26 dicembre 2004, una data che ha segnato la storia di uno dei Paesi più belli del mondo. Quindici anni fa lo tsunami nell’Oceano Indiano ha colpito la Thailandia, uccidendo più di 230.000 persone. Fu innescato da un terribile terremoto di magnitudo 9,1, con onde alte fino a 17,4 metri che si sono schiantate sulle rive di oltre una dozzina di paesi, cancellando in pochi attimi alcune comunità dalla mappa terrestre.
In tanti riuscirono miracolosamente a sfuggire alla forza della natura, mettendosi in salvo nonostante la furia dell’ondata oceanica. Tanti altri, troppi, persero la vita. Molti di essi furono identificati, ma migliaia di vittime ancora oggi non hanno un nome. I loro resti non sono mai stati rilasciati ai propri cari perché mai identificati.
Il container della “speranza”
Dopo lo tsunami, è stato posto un container presso una stazione di polizia nel sud della Thailandia all’interno del quale sono stati raccolti oggetti personali – portafogli, documenti, telefoni, computer, riposti in sacchetti ed etichettati come prove. Attraverso questi oggetti la polizia spera un giorno di poter pian piano dare un nome a tutti coloro che sono sepolti nelle tombe, poste nelle vicinanze, distinti solo da numeri identificativi.

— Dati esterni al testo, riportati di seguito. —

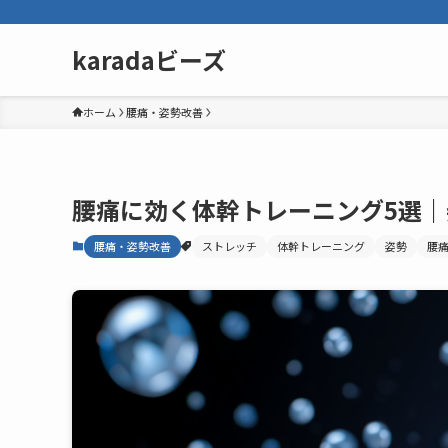
karadaビーズ
ホーム
腰痛・姿勢改善
腰痛に効く体幹トレーニング5選
腰痛・姿勢改善
ストレッチ
体幹トレーニング
姿勢
腰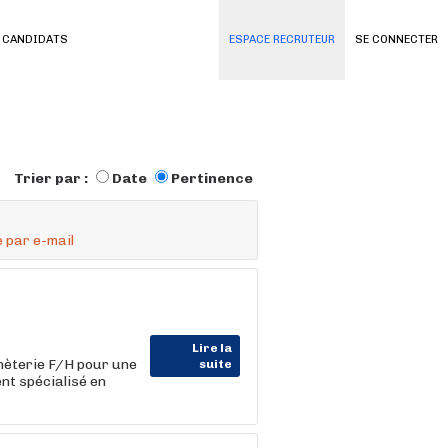
 CANDIDATS
ESPACE RECRUTEUR
SE CONNECTER
Trier par :
Date
Pertinence
 par e-mail
Lire la
hèterie F/H pour une
suite
ent spécialisé en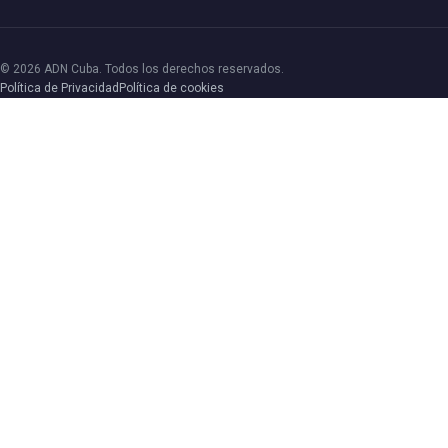
© 2026 ADN Cuba. Todos los derechos reservados.
Política de Privacidad
Política de cookies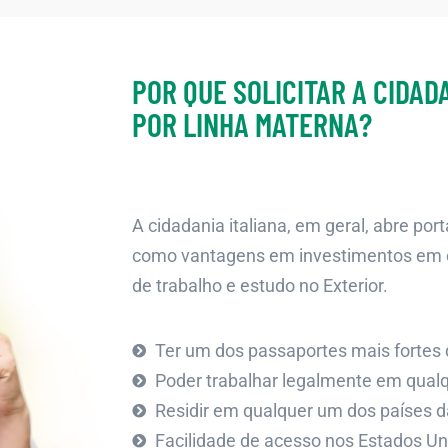
POR QUE SOLICITAR A CIDAD
POR LINHA MATERNA?
A cidadania italiana, em geral, abre por
como vantagens em investimentos em ou
de trabalho e estudo no Exterior.
Ter um dos passaportes mais fortes
Poder trabalhar legalmente em qualq
Residir em qualquer um dos países d
Facilidade de acesso nos Estados U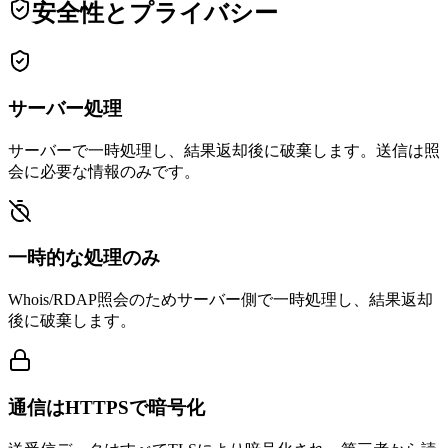
安全性とプライバシー
サーバー処理
サーバーで一時処理し、結果返却後に破棄します。送信は照
会に必要な情報のみです。
一時的な処理のみ
Whois/RDAP照会のためサーバー側で一時処理し、結果返却
後に破棄します。
通信はHTTPSで暗号化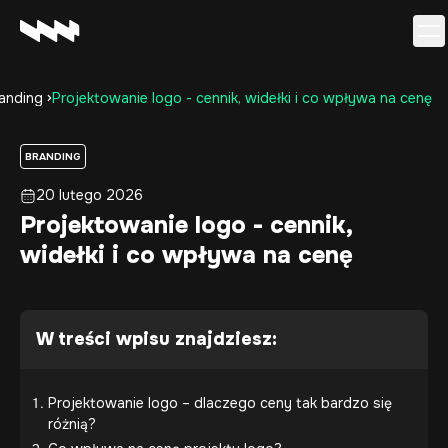
anding
Projektowanie logo - cennik, widełki i co wpływa na cenę
Oferta
Realizacje
BRANDING
O firmie
20 lutego 2026
Kariera
Projektowanie logo - cennik,
Baza wiedzy
widełki i co wpływa na cenę
Kontakt
W treści wpisu znajdziesz:
Projektowanie logo – dlaczego ceny tak bardzo się
różnią?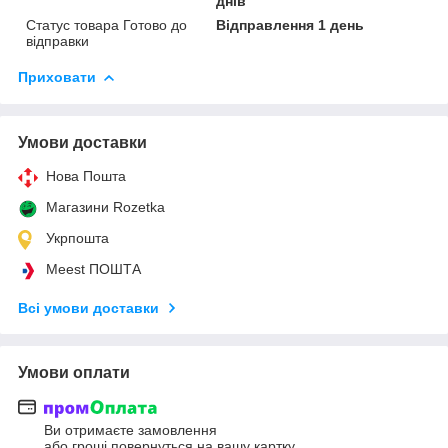
днів
Статус товара Готово до
Відправлення 1 день
відправки
Приховати
Умови доставки
Нова Пошта
Магазини Rozetka
Укрпошта
Meest ПОШТА
Всі умови доставки
Умови оплати
Ви отримаєте замовлення
або гроші повернуться на вашу картку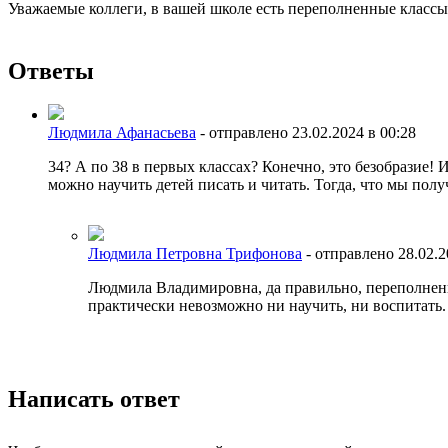
Уважаемые коллеги, в вашей школе есть переполненные классы?
Ответы
Людмила Афанасьева
-
отправлено 23.02.2024 в 00:28
34? А по 38 в первых классах? Конечно, это безобразие! 
можно научить детей писать и читать. Тогда, что мы пол
Людмила Петровна Трифонова
-
отправлено 28.02.2
Людмила Владимировна, да правильно, переполненные 
практически невозможно ни научить, ни воспитать.
Написать ответ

Il colonnello Khemmarin Hassini, vice comandante della polizia nel distretto di Takua Pa, una delle aree più colpite dallo tsunami ha detto che sono ancora tanti i parenti delle vittime che sperano di ritrovare i familiari scomparsi.
In Thailandia, dove i morti sono stati oltre 5.000, l’unità di identificazione delle vittime di disastri (DVI) che coinvolge polizia e esperti forensi di 30 paesi, ha identificato oltre 3.600 corpi in meno di due anni. Si tratta di un progetto di enorme rilevanza, ma il colonnello Khemmarin, che faceva parte di quella squadra internazionale, ha detto che ormai molti dei “canali di comunicazione si sono chiusi” e i contatti sono andati persi.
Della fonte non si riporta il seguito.